There would condos, bars, restaurants – lots of revenue streams and reasons to arrive long before games and stay late.

Fast forward to this Friday, and Hunt is the president of the Ottawa Sports and Entertainment Group and will see the expansion Ottawa RedBlacks play the first regular season CFL game in the nation’s capital since 2005. The RedBlacks will face the Argonauts that night in sold-out, renovated 24,000-seat TD Place Stadium, in the heart of a still-being-constructed shopping, condo and entertainment complex which is a $500-million partner venture between OSEG and the city.

Yet it’s still the same grounds where great Ottawa Rough Riders such as Russ Jackson and Tony Gabriel once played Grey Cup-winning seasons.

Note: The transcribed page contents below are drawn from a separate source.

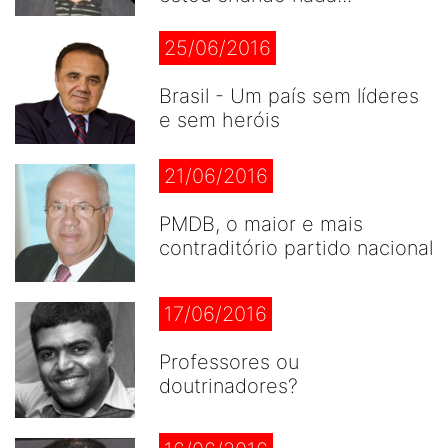
25/06/2016
Brasil - Um país sem líderes
e sem heróis
21/06/2016
PMDB, o maior e mais
contraditório partido nacional
17/06/2016
Professores ou
doutrinadores?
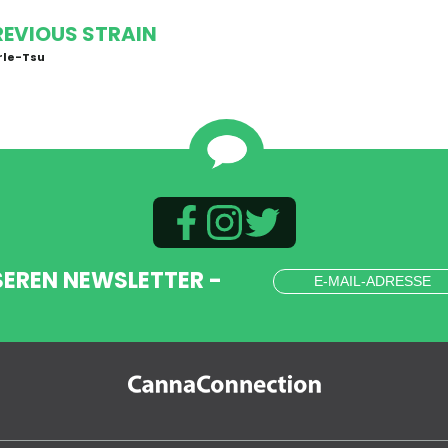
REVIOUS STRAIN
rle-Tsu
SEREN NEWSLETTER -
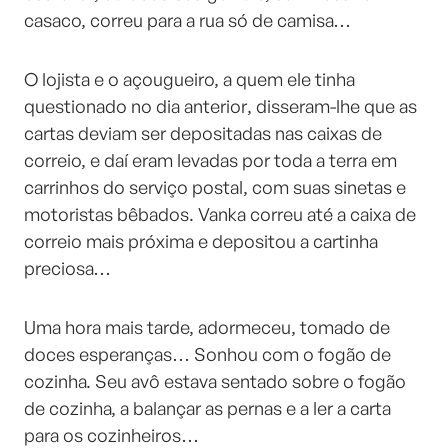
casaco, correu para a rua só de camisa…
O lojista e o açougueiro, a quem ele tinha
questionado no dia anterior, disseram-lhe que as
cartas deviam ser depositadas nas caixas de
correio, e daí eram levadas por toda a terra em
carrinhos do serviço postal, com suas sinetas e
motoristas bêbados. Vanka correu até a caixa de
correio mais próxima e depositou a cartinha
preciosa…
Uma hora mais tarde, adormeceu, tomado de
doces esperanças… Sonhou com o fogão de
cozinha. Seu avô estava sentado sobre o fogão
de cozinha, a balançar as pernas e a ler a carta
para os cozinheiros…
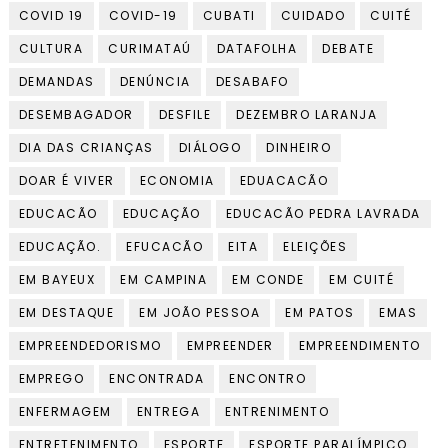
COVID 19
COVID-19
CUBATI
CUIDADO
CUITÉ
CULTURA
CURIMATAÚ
DATAFOLHA
DEBATE
DEMANDAS
DENÚNCIA
DESABAFO
DESEMBAGADOR
DESFILE
DEZEMBRO LARANJA
DIA DAS CRIANÇAS
DIÁLOGO
DINHEIRO
DOAR É VIVER
ECONOMIA
EDUACACÃO
EDUCACÃO
EDUCAÇÃO
EDUCACÃO PEDRA LAVRADA
EDUCAÇÃO.
EFUCACÃO
EITA
ELEIÇÕES
EM BAYEUX
EM CAMPINA
EM CONDE
EM CUITÉ
EM DESTAQUE
EM JOÃO PESSOA
EM PATOS
EMAS
EMPREENDEDORISMO
EMPREENDER
EMPREENDIMENTO
EMPREGO
ENCONTRADA
ENCONTRO
ENFERMAGEM
ENTREGA
ENTRENIMENTO
ENTRETENIMENTO
ESPORTE
ESPORTE PARALÍMPICO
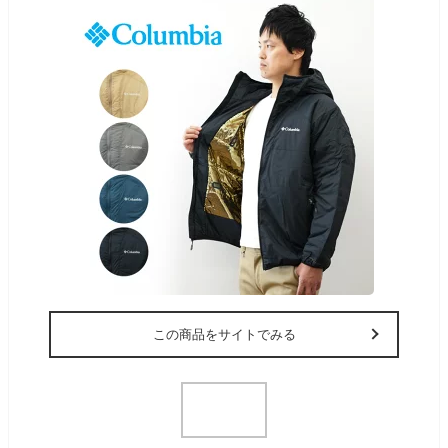
この商品をサイトでみる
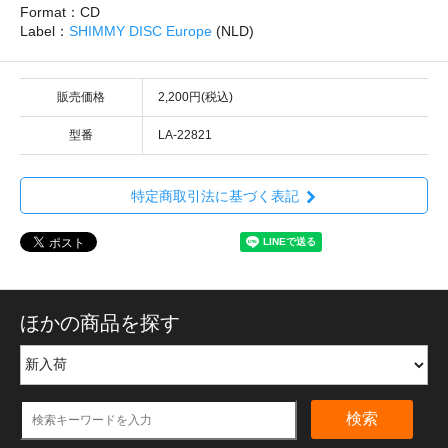
Format：CD
Label：
SHIMMY DISC Europe
(NLD)
販売価格
2,200円(税込)
型番
LA-22821
特定商取引法に基づく表記
ほかの商品を探す
検索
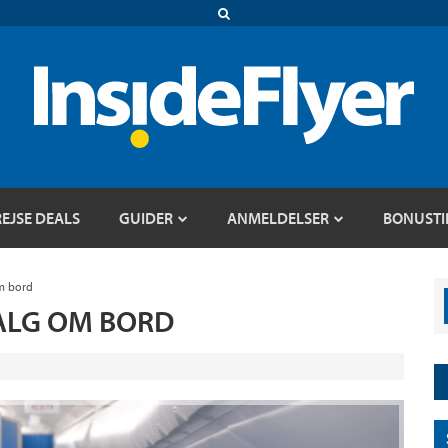
REJSE DEALS
GUIDER
ANMELDELSER
BONUSTI
m bord
SALG OM BORD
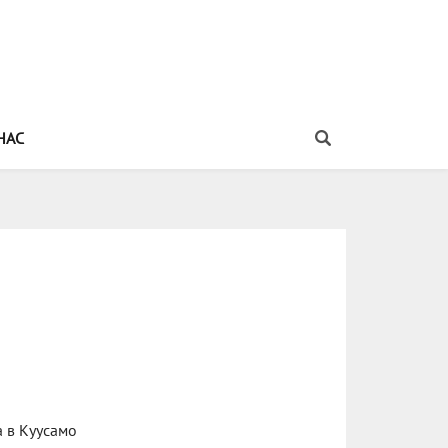
НАС
 в Куусамо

“What to do about Lansdowne has been a topic in Ottawa for 30 years, so this was just another idea, and we had a CFL team that failed twice at the heart of the plan, so you can bet there was skepticism,” said Hunt, standing on the field turf inside the new open-air stadium as construction crews worked on a concrete structure overlooking the west end zone that will some day be a condominium tower, full of people watching from their windows.

“But we really began to believe that if you fix Lansdowne, whatever happens here – concerts, FIFA, football, hockey, soccer – if it’s a destination, anything that happens here has a chance to succeed.”

It’s been a long seven-year road to this point, from forging a partnership with the city, appealing to the CFL and overcoming objecting citizens who had alternative visions for “Ottawa’s Jewel by the Rideau Canal” and argued them vehemently in public meetings and courts.

The businessmen repeatedly visited Los Angeles to see how their new entertainment hub L.A. Live rejuvenated the area around Staples Centre. Along with Hunt, OSEG also included three Ottawa businessmen with expertise in retail and real estate: Ruddy (Trinity Development), Roger Greenberg (The Minto Group) and William Shenkman (The Shenkman Group).

Then, there was the building of a football team, one that must try to make people forget gaffes from past Ottawa football teams, such as when the Rough Riders drafted a dead guy in 1995 or when past owner Lonie Glieberman promoted a controversial Mardi Gras Night, where female fans were encouraged to flash their breasts in exchange for beads. Forget how poor support and mismanagement caused the once-beloved Riders to fold in 1996. Forget the Ottawa Renegades, which failed to reach fans or the playoffs in its four years of existence.

The RedBlacks have already sold 16,500 season tickets. The team has reached out to French and English in the city and its suburbs. There were 10,000 fans at a meet-the-team event with a look inside the stadium last week. Some 1,200 fans packed into an Ottawa hotel back in May to see the new team’s uniforms unveiled – in the same red, white and black colours worn by iconic Rough Riders.

“Not having Ottawa in the league was a hole in the heart of the CFL,” league commissioner Mark Cohon said. “The season ticket sales so far indicate the fans were always there; we just had to give them the right ownership group and the right environment. I truly believe this is going to be one of the best places in North America to watch a football game.”